Extract:
──────────────────────────────

# Rapist with 10 bodies at his Ohio home called 'incredibly dangerous'



## kwflatbed (Dec 29, 2004)

Another looney that should not see daylight.

*By JOHN SEEWER and THOMAS J. SHEERAN ,* Associated Press 
Last update: November 4, 2009 - 10:23 AM

CLEVELAND - A convicted rapist who lived among 10 corpses was ordered held without bond

Rapist with 10 bodies at Ohio home denied bond; prosecutor calls him 'incredibly dangerous' | StarTribune.com


----------



## LGriffin (Apr 2, 2009)

Yeah, he was released on PR. Just kidding, but not a far cry these days...


----------



## L4G81 (Nov 12, 2006)

+1 .. without question. Remind me not to go to OHIO anytime soon ...



mtc said:


> Kind of an understatement there.... Huh ?


----------



## rocksy1826 (Nov 12, 2006)

kwflatbed said:


> prosecutor calls him 'incredibly dangerous'


...duh


----------



## LGriffin (Apr 2, 2009)

──────────────────────────────

Quote, word for word, the part of the Ohio rapist thread that opens with "CLEVELAND - A" and closes with "cry these days...". The lines after this thread are separate material with no connection to it.

──────────────────────────────

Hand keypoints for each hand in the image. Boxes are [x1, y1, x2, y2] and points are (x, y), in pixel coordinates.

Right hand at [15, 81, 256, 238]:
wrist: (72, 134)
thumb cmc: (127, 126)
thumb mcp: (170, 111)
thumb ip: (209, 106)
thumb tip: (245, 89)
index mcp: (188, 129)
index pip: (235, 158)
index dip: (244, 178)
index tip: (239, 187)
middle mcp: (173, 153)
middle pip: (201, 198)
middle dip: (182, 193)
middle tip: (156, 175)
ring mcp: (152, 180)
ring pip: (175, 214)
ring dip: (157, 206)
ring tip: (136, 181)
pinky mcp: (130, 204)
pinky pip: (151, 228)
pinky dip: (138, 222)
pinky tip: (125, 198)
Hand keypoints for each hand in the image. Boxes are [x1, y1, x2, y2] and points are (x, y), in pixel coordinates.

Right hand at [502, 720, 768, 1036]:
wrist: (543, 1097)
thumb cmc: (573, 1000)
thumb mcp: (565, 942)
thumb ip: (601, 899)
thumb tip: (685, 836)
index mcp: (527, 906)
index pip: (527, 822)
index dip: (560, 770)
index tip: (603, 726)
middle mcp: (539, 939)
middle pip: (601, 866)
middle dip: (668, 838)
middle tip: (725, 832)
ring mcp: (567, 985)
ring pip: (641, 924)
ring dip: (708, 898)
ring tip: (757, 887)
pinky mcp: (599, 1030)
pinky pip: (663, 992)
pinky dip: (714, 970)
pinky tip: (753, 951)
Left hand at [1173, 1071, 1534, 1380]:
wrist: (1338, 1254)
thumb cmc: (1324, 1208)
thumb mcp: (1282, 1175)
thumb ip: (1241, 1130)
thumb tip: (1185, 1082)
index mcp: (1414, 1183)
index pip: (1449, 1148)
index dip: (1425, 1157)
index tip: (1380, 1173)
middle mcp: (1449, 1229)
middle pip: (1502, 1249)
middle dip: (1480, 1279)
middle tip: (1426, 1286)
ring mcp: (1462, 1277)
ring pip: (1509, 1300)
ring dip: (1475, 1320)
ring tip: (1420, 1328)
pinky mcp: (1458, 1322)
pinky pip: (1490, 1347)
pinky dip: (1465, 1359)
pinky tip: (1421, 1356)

──────────────────────────────

Solution to this problem:
CLEVELAND - A convicted rapist who lived among 10 corpses was ordered held without bond

Rapist with 10 bodies at Ohio home denied bond; prosecutor calls him 'incredibly dangerous' | StarTribune.com


----------



## LGriffin (Apr 2, 2009)

Yeah, he was released on PR. Just kidding, but not a far cry these days...